The trial court decreed in favor of the plaintiffs, granting them a 1/5 share each. However, on appeal, the first appellate court reversed the ruling, holding that the property was self-acquired and denying the daughters any rights. Aggrieved, the plaintiffs moved the High Court.
The High Court decisively held that the property in question was ancestral. It relied on the recital in Ex.A1, which described the property as ancestral and noted that the first defendant had blended his inherited share with the ancestral property. The Court clarified:
“A property declared ancestral in a registered partition deed binds all parties, unless fraud or mistake is proved. The defendants failed to discharge the burden of proof to the contrary.”
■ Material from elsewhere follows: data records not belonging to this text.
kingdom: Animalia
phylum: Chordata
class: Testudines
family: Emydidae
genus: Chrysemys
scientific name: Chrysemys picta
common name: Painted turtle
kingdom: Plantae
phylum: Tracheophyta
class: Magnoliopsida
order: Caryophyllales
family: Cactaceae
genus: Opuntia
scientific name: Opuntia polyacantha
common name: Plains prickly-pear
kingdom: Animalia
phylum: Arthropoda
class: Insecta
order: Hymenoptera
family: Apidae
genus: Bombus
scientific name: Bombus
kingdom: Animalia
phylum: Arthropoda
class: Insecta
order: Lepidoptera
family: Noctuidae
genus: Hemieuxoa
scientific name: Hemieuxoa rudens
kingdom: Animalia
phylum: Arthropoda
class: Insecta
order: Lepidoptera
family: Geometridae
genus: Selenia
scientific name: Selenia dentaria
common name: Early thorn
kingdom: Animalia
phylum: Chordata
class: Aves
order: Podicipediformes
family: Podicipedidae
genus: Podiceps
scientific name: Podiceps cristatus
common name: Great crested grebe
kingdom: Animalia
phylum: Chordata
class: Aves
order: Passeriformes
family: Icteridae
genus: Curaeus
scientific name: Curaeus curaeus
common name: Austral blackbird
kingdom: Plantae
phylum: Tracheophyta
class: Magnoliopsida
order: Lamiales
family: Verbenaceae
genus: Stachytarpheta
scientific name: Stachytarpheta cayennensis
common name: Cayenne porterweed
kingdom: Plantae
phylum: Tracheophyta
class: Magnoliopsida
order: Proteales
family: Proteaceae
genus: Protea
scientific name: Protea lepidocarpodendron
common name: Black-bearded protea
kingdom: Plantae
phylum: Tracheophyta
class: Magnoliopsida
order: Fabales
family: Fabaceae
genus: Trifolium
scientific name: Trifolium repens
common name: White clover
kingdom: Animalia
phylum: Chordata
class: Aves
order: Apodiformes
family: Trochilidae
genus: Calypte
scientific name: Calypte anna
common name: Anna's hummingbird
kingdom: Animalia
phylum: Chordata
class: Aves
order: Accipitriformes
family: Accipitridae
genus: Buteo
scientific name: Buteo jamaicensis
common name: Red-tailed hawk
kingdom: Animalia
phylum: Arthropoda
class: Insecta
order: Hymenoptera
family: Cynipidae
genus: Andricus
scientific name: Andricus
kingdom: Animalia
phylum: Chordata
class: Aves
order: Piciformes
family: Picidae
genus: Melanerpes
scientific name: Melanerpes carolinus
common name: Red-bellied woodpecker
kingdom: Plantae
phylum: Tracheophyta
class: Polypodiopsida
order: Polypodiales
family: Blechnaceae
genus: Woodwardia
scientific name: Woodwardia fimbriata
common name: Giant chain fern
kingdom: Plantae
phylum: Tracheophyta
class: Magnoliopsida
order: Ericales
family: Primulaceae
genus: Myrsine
The Court rejected the first appellate court’s reasoning that the property became self-acquired upon partition in 1986, citing the Supreme Court’s Vineeta Sharma precedent, which clarified that ancestral property does not lose its character unless partitioned among coparceners.
The High Court ruled that the daughters were entitled to coparcenary rights under the Hindu Succession (Amendment) Act, 2005, which granted daughters equal rights in ancestral property. Justice Seshasayee stated:
“The 2005 amendment to Section 6 of the Hindu Succession Act conferred coparcenary status on daughters, making them entitled to seek partition of ancestral property irrespective of the date of their father’s death or the nature of the property.”
The Court dismissed the defendants’ argument that the daughters were not entitled to a share, emphasizing that the amended Section 6 applied retrospectively to all pending claims.
The defendants argued that the death of Rangasamy Chettiar (the plaintiffs’ grandfather) in 1962 triggered a notional partition under Section 6 of the Hindu Succession Act, thereby converting the property into self-acquired property. However, the Court clarified that the notional partition only served to carve out the deceased coparcener’s share and did not destroy the coparcenary or the ancestral nature of the remaining property.
“A notional partition under Section 6 is only a statutory fiction for determining the share of a deceased coparcener. It does not sever the coparcenary or transform ancestral property into self-acquired property in the hands of the surviving coparceners.”
The defendants relied on two settlement deeds executed by the first defendant in 2008, transferring the property to his sons. The High Court invalidated these deeds, observing that the daughters’ coparcenary rights had already vested in 2005.
“Once the daughters became coparceners under the 2005 amendment, any subsequent alienation of the property, including the 2008 settlement deeds, is null and void to the extent it defeats their rights.”
The Court applied the doctrine of estoppel to hold the first defendant accountable for the declarations in Ex.A1. It noted that recitals in registered documents bind parties and preclude them from denying admitted facts unless fraud or error is proven. Justice Seshasayee remarked:
“Ext.A1 is a registered partition deed, and its recitals are conclusive unless rebutted. The first defendant, having subscribed to it, is estopped from claiming the property was self-acquired.”
Allowing the appeal, the High Court set aside the first appellate court’s judgment and restored the trial court’s decree, granting the plaintiffs a 1/5 share each in the property. The Court concluded:
“The suit property is ancestral, and the plaintiffs, as coparceners, are entitled to partition. The first appellate court misconstrued the law and the evidence, leading to a grave miscarriage of justice.”
The Court also clarified that the settlement deeds executed by the first defendant were invalid and directed that the partition decree be executed without further delay.